Ein geleaktes Logic Board verrät eine Menge über die kommende iPhone-Generation, iPhone 6s und iPhone 6s Plus. Neben den bereits erwarteten Verbesserungen in Sachen Kamera, besserer (und vor allem weniger) Chips sowie den Vorbereitungen für ein Display mit Force Touch fielen vor allem Veränderungen beim NFC-Chip sachverständigen Ingenieuren ins Auge. Dieser Prozessor ist vor allem für Apples Bezahldienst Apple Pay zuständig, kann aber eigentlich auch für Kurzstrecken-Verbindungen genutzt werden, die nur wenige Daten übertragen. Damit deckt es einen Teil des von Bluetooth besetzten Einsatzgebietes ab. Für den Austausch eines Kontaktes oder eines wenige MB großen Bildes ist NFC perfekt.

Die schlechte Nachricht ist, dass Apple aller Voraussicht nach bei einem Einstiegsmodell mit lediglich 16GB Speicher bleiben möchte. Das ist Anbetracht der stetig wachsenden App-Größen fast schon ein Ärgernis. Viele Beobachter hatten erwartet, dass der iPhone-Hersteller seinem „Einstiegsmodell“, welches immerhin wieder rund 700 Euro kosten wird, zumindest 32GB Speicher angedeihen lässt. Der Verweis auf Cloud-Dienste zieht hier nur bedingt, denn auch die Foto Mediathek in der Cloud legt eine Menge Daten auf dem iPhone ab. Auch dass Musik nun gestreamt werden kann, macht Speicher nicht überflüssig. Schließlich hat nicht jeder Kunde einen Datenvertrag mit mehreren GB Inklusiv-Volumen.

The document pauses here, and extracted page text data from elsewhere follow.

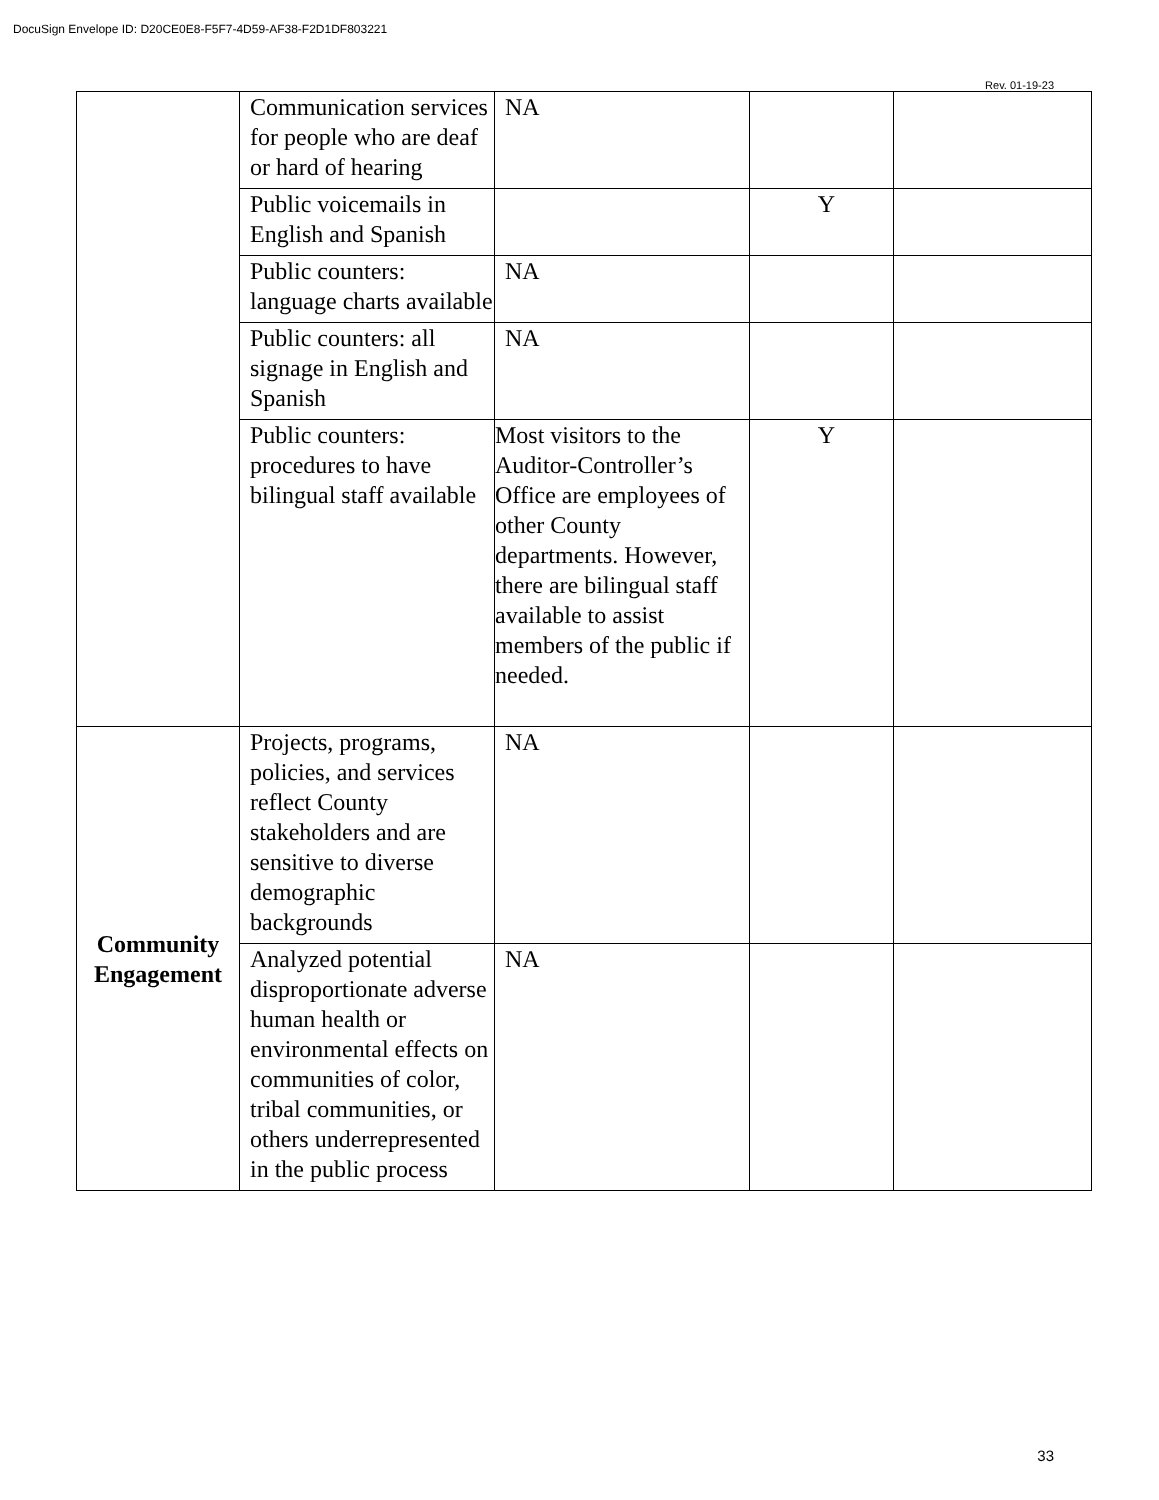DocuSign Envelope ID: D20CE0E8-F5F7-4D59-AF38-F2D1DF803221
Rev. 01-19-23
| | Communication services for people who are deaf or hard of hearing | NA | | |
| | Public voicemails in English and Spanish | | Y | |
| | Public counters: language charts available | NA | | |
| | Public counters: all signage in English and Spanish | NA | | |
| | Public counters: procedures to have bilingual staff available | Most visitors to the Auditor-Controller’s Office are employees of other County departments. However, there are bilingual staff available to assist members of the public if needed. | Y | |
| Community Engagement | Projects, programs, policies, and services reflect County stakeholders and are sensitive to diverse demographic backgrounds | NA | | |
| | Analyzed potential disproportionate adverse human health or environmental effects on communities of color, tribal communities, or others underrepresented in the public process | NA | | |
33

Apropos Datenvolumen: Ein neuer LTE-Chip soll dafür sorgen, dass Daten bis zu zweimal so schnell beim Anwender sind. Qualcomm liefert auch diese Komponente und sorgt somit für besseren Durchsatz unterwegs – wenn der Provider mitspielt. Denn in vielen Gegenden kann diese Geschwindigkeit überhaupt nicht erreicht werden.

Das neue iPhone wird für den Herbst 2015 erwartet. Dann werden wir sehen, ob es wirklich nur 16 GB sind, die Apple seinen Kunden gönnt.